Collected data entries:
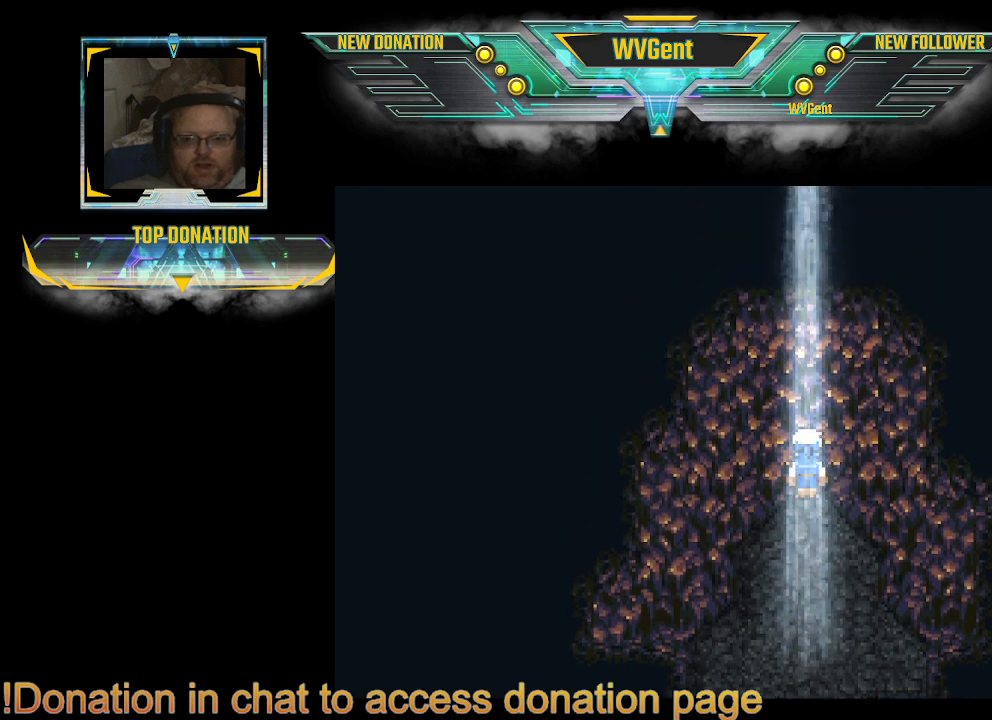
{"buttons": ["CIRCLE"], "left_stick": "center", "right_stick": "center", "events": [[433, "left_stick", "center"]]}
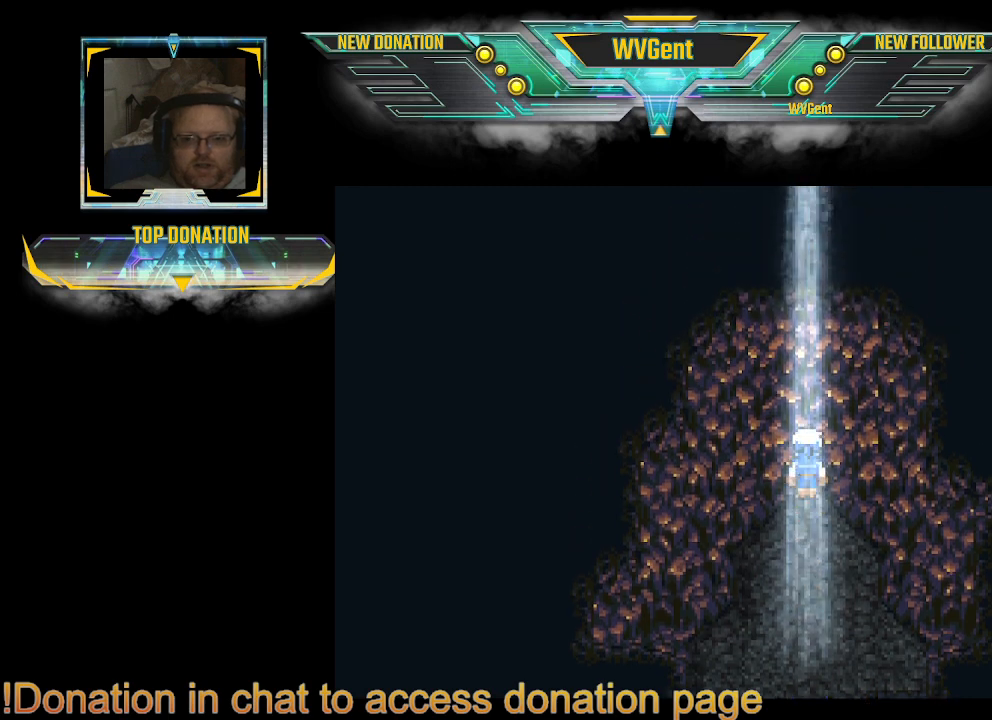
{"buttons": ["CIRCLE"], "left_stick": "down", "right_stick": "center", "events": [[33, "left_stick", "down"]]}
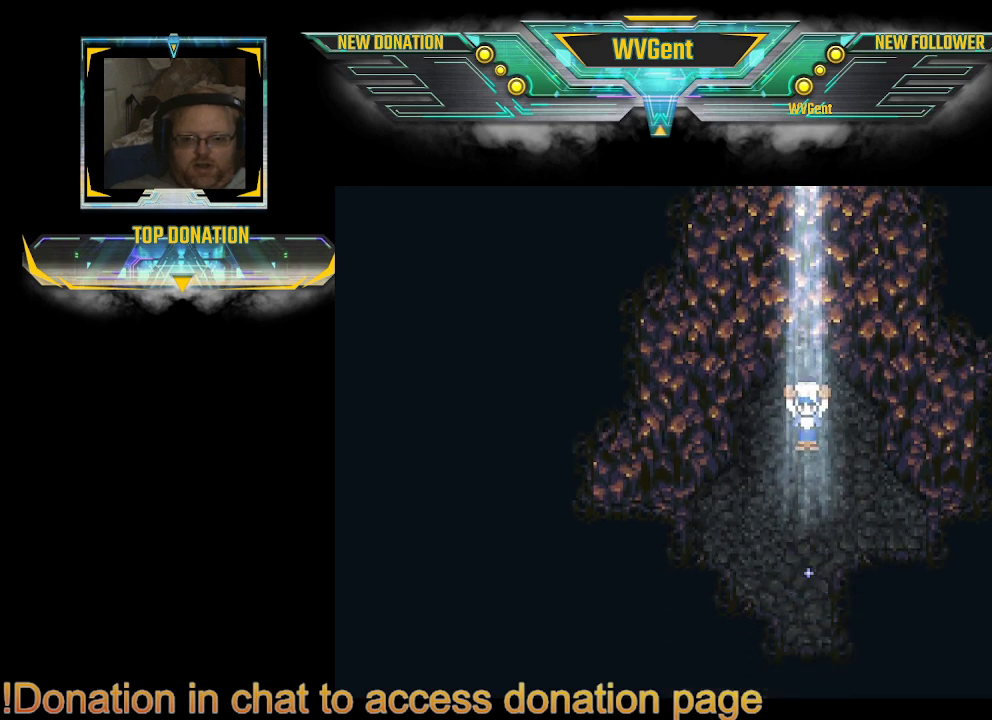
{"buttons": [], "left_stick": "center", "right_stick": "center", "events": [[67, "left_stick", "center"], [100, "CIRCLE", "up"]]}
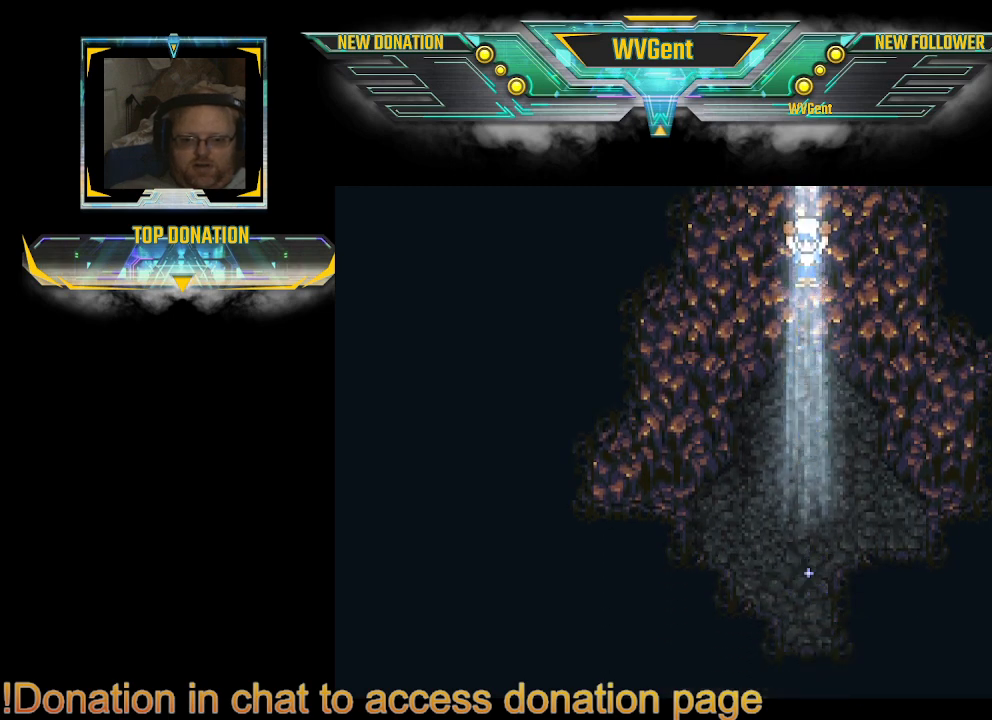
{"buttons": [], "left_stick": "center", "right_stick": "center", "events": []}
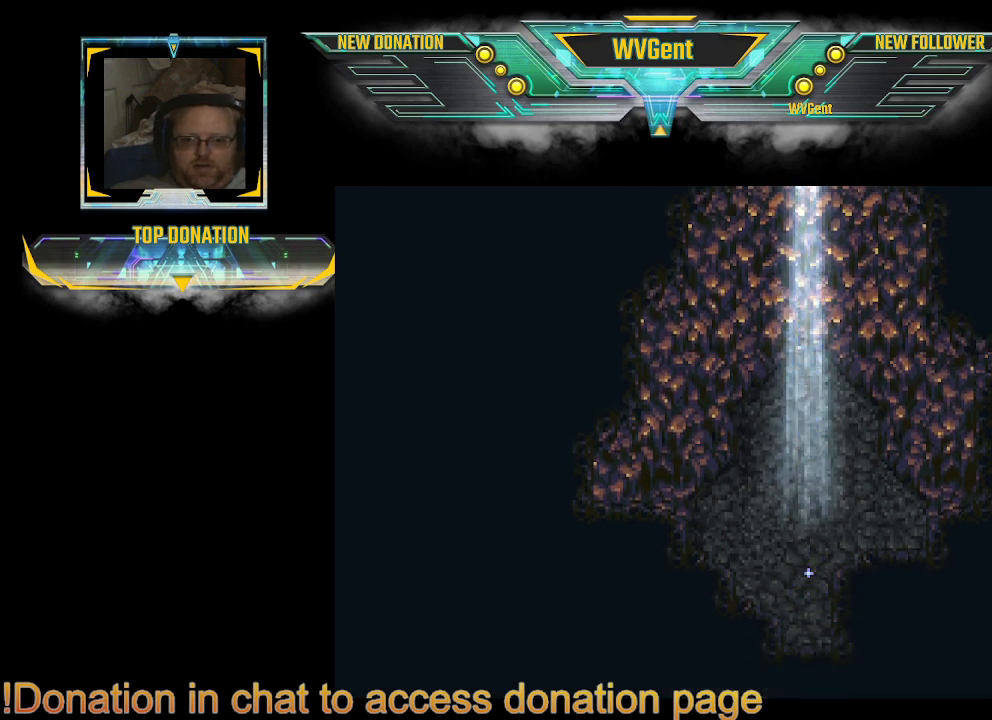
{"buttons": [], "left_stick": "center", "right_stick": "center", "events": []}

EXERCISE INSTRUCTIONS — Set down every entry word for word, but omit the pictures.

RESPONSE TO THIS EXERCISE —
{"buttons": ["CIRCLE"], "left_stick": "center", "right_stick": "center", "events": [[433, "left_stick", "center"]]}
{"buttons": ["CIRCLE"], "left_stick": "down", "right_stick": "center", "events": [[33, "left_stick", "down"]]}
{"buttons": [], "left_stick": "center", "right_stick": "center", "events": [[67, "left_stick", "center"], [100, "CIRCLE", "up"]]}
{"buttons": [], "left_stick": "center", "right_stick": "center", "events": []}
{"buttons": [], "left_stick": "center", "right_stick": "center", "events": []}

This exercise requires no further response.